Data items
+---+

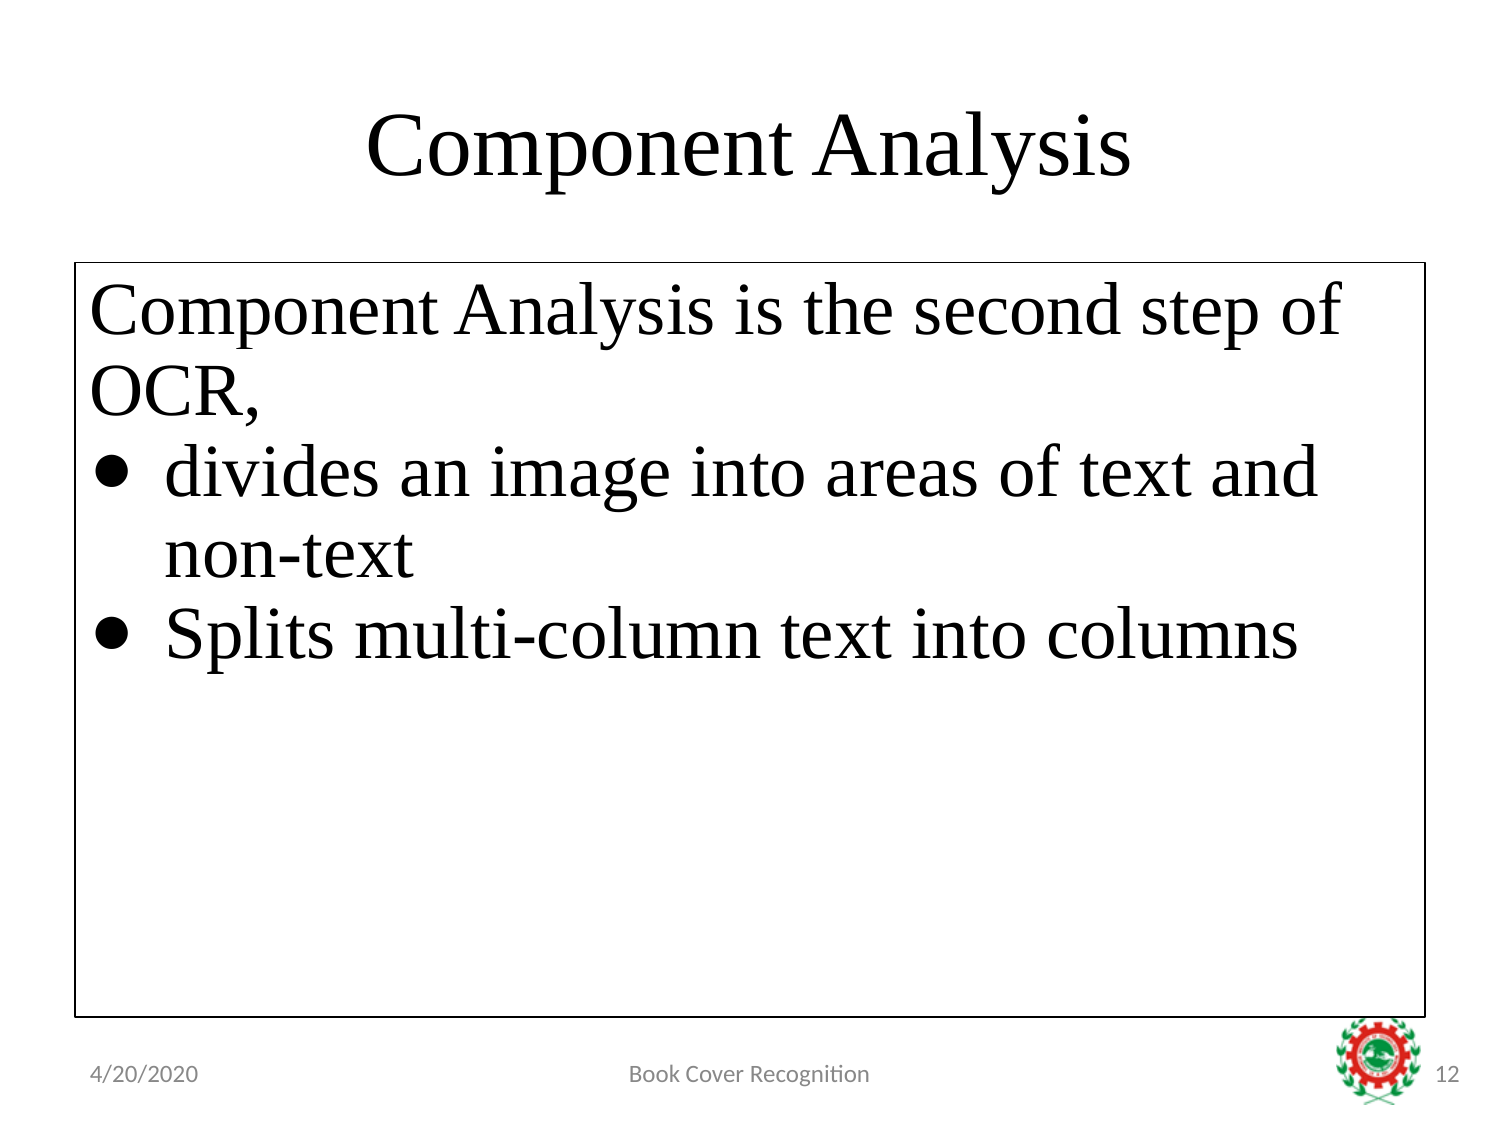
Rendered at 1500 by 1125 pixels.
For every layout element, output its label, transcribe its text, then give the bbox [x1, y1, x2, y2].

picture [1336, 1018, 1421, 1042]
text_box 4/20/2020 [75, 1042, 425, 1103]
text_box Book Cover Recognition [512, 1042, 988, 1103]
text_box Component Analysis is the second step of OCR, divides an image into areas of text and non-text Splits multi-column text into columns [74, 262, 1425, 1017]
text_box Component Analysis [74, 45, 1425, 233]
text_box ‹#› [1125, 1042, 1475, 1103]
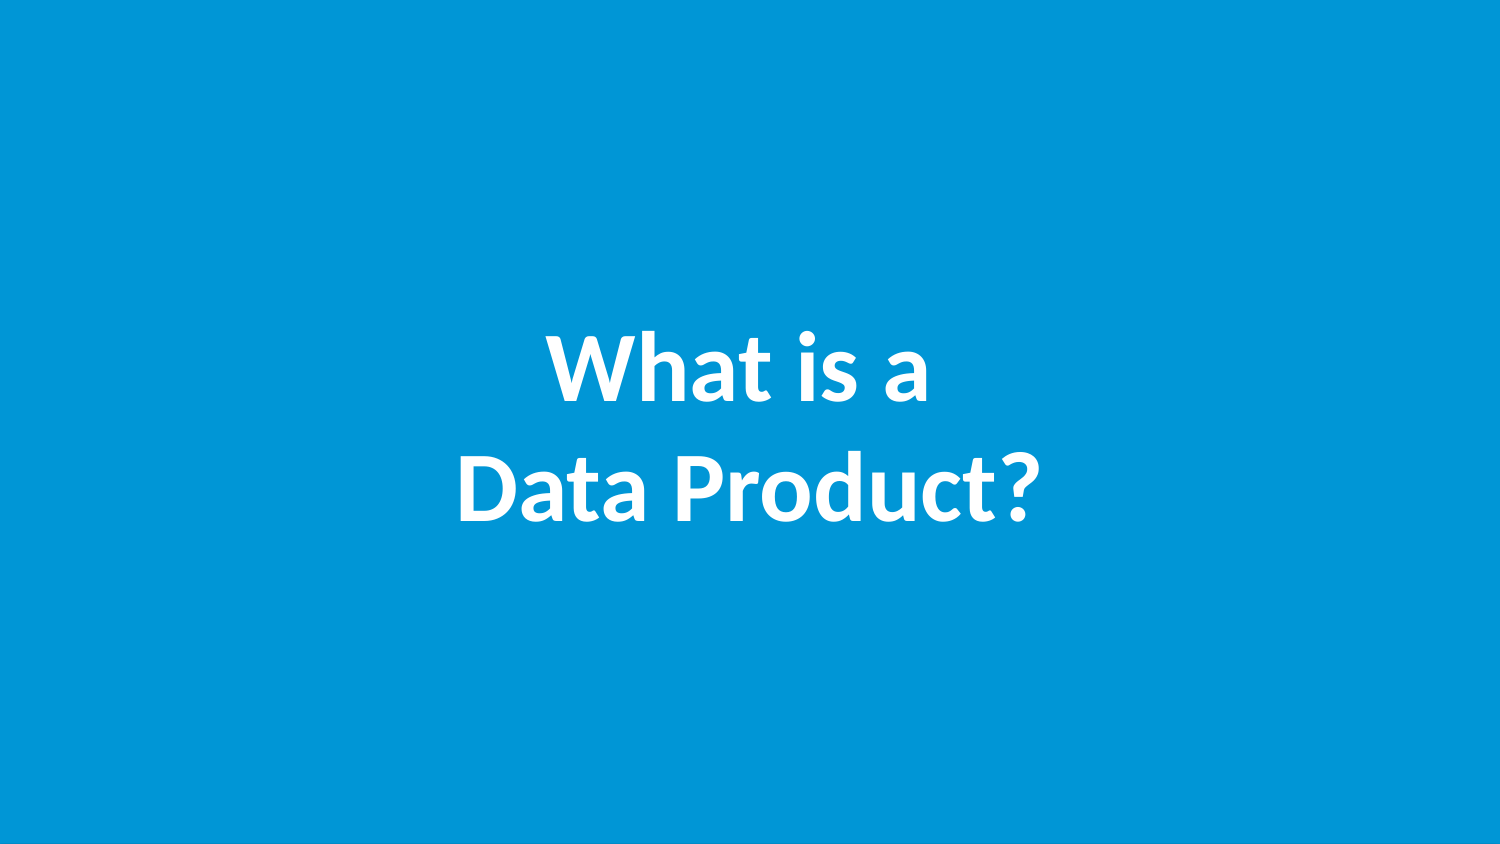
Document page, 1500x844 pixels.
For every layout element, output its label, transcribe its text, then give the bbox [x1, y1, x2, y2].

+---+

[TO DO]
The expected output is every line of the records in which the string "pixels" appears.

[TASK ANSWER]
Rendered at 1500 by 1125 pixels.
Document page, 1500x844 pixels.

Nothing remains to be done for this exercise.